Bahaya Dehidrasi Saat Cutting Berat Badan: Pesan Medis Penting dari PGSI Manado

Dalam cabang olahraga beladiri seperti gulat, kategori pertandingan ditentukan berdasarkan timbangan fisik atlet. Hal ini memicu sebuah praktik yang sangat umum namun berisiko tinggi, yaitu weight cutting atau penurunan berat badan secara drastis dalam waktu singkat menjelang hari pertandingan. Di wilayah Sulawesi Utara, para praktisi kesehatan dan pengurus olahraga di bawah naungan PGSI daerah mulai memberikan atensi serius terhadap fenomena ini. Melalui sebuah kampanye edukasi kesehatan, muncul sebuah pesan medis penting mengenai Bahaya Dehidrasi Saat Cutting yang mengintai jika seorang atlet melakukan penurunan berat badan dengan cara yang salah, terutama melalui manipulasi cairan tubuh yang ekstrem.

Kota Manado yang dikenal memiliki cuaca tropis dengan kelembapan tinggi menjadi tantangan tersendiri bagi para atlet gulat lokal. Dalam suhu yang panas, tubuh secara alami kehilangan banyak cairan melalui keringat. Masalah muncul ketika atlet dengan sengaja membatasi asupan air atau melakukan aktivitas fisik berat dengan pakaian tebal (sauna suit) demi mencapai angka timbangan tertentu. Kondisi dehidrasi yang dipaksakan ini bukan hanya menurunkan performa di atas matras, tetapi juga dapat memicu kerusakan organ permanen bahkan risiko kematian mendadak akibat kegagalan fungsi jantung.

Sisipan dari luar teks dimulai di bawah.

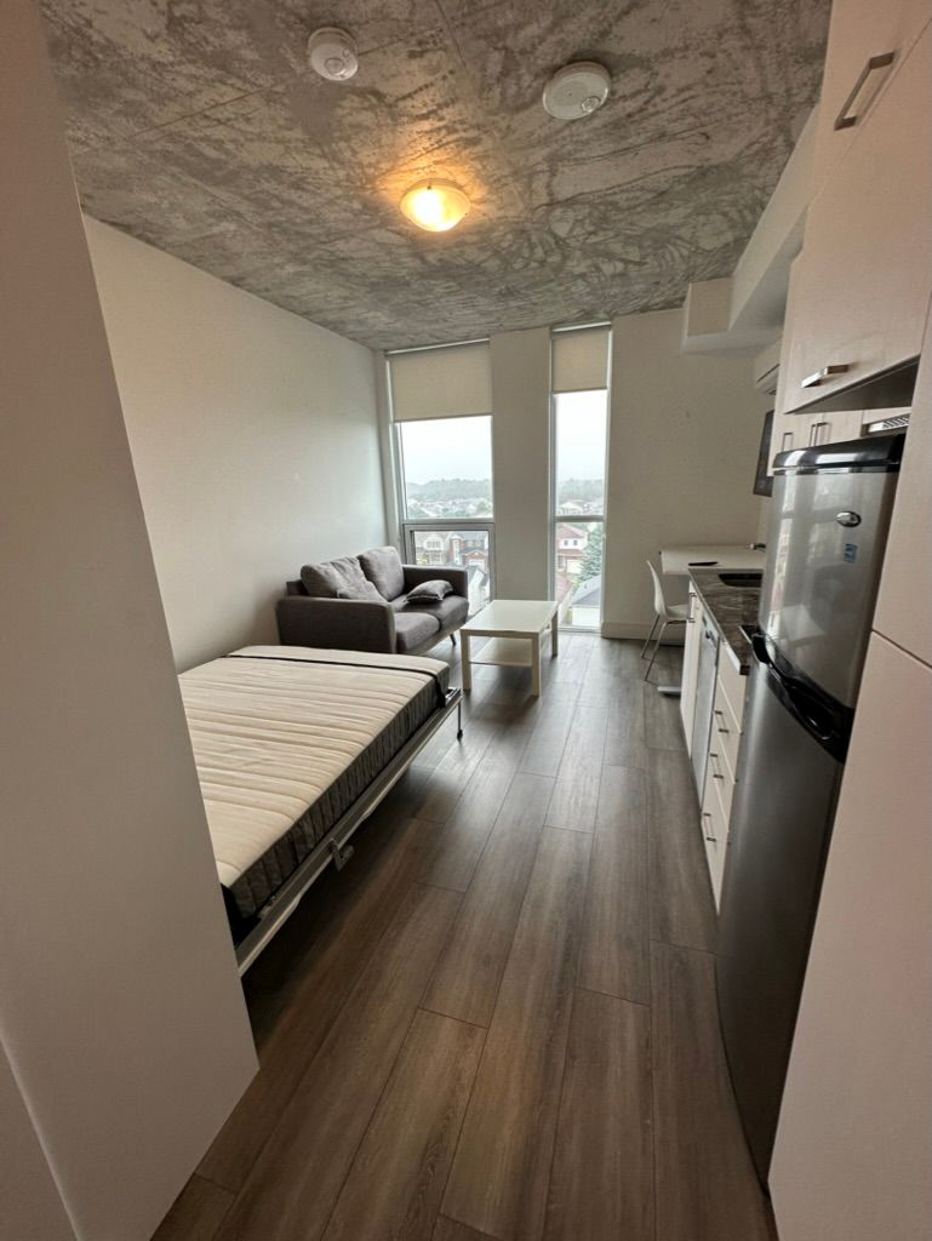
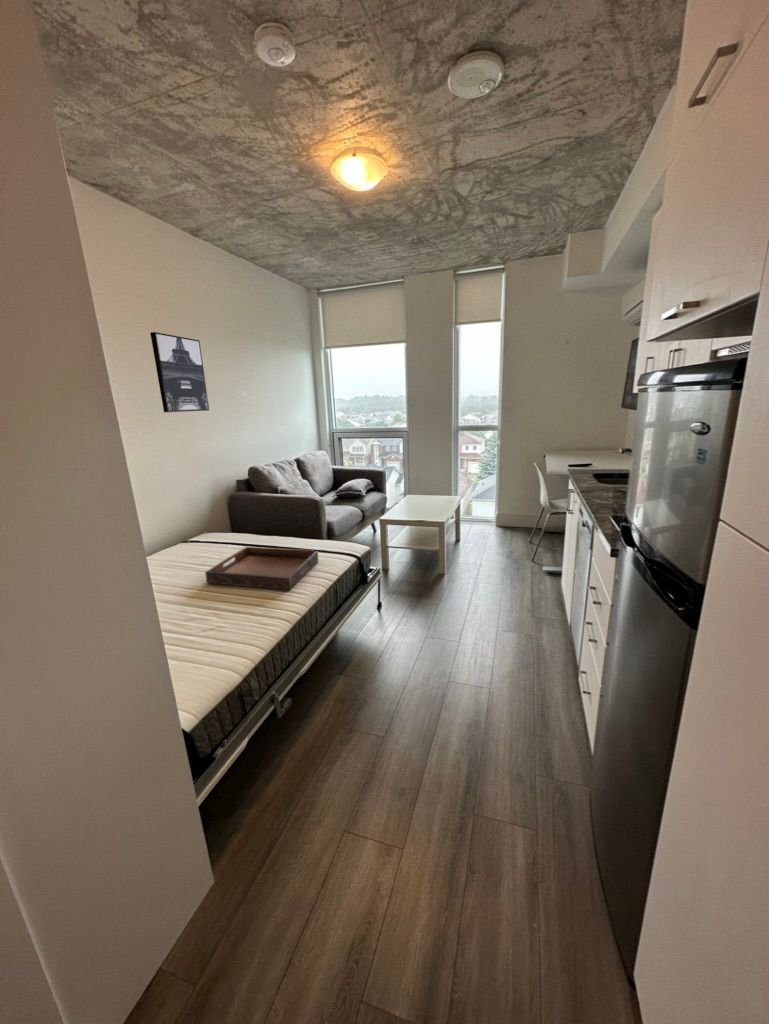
+ serving tray [204,546,319,591]
+ wall art [149,331,210,413]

Secara medis, dehidrasi berat menyebabkan volume darah dalam tubuh menurun, yang membuat darah menjadi lebih kental. Akibatnya, jantung harus bekerja jauh lebih keras untuk memompa darah ke seluruh tubuh. Bagi seorang pegulat, kondisi ini sangat fatal karena saat bertanding, mereka membutuhkan pasokan oksigen yang cepat ke jaringan otot. Jika darah terlalu kental, distribusi oksigen terhambat, yang menyebabkan kelelahan dini, kram otot yang menyiksa, dan penurunan drastis pada kemampuan koordinasi serta refleks. Banyak atlet di wilayah ini yang mengeluhkan pusing hebat atau pingsan sesaat setelah proses timbangan, yang merupakan tanda nyata bahwa otak kekurangan suplai cairan dan oksigen.

Selain masalah sirkulasi, dehidrasi ekstrem juga berdampak buruk pada fungsi ginjal. Ginjal membutuhkan air untuk menyaring racun dari dalam darah. Saat atlet melakukan cutting berat badan dengan cara “mengeringkan” tubuh, ginjal dipaksa bekerja dalam kondisi tanpa pelumas alami. Kerusakan pada sel-sel ginjal sering kali bersifat akumulatif; atlet mungkin tidak merasakannya saat ini, namun dampak gagal ginjal kronis bisa muncul di masa depan setelah mereka pensiun dari dunia olahraga. Tim medis dari organisasi gulat di daerah ini menekankan bahwa medali emas tidak sebanding dengan kerusakan organ yang harus ditanggung seumur hidup.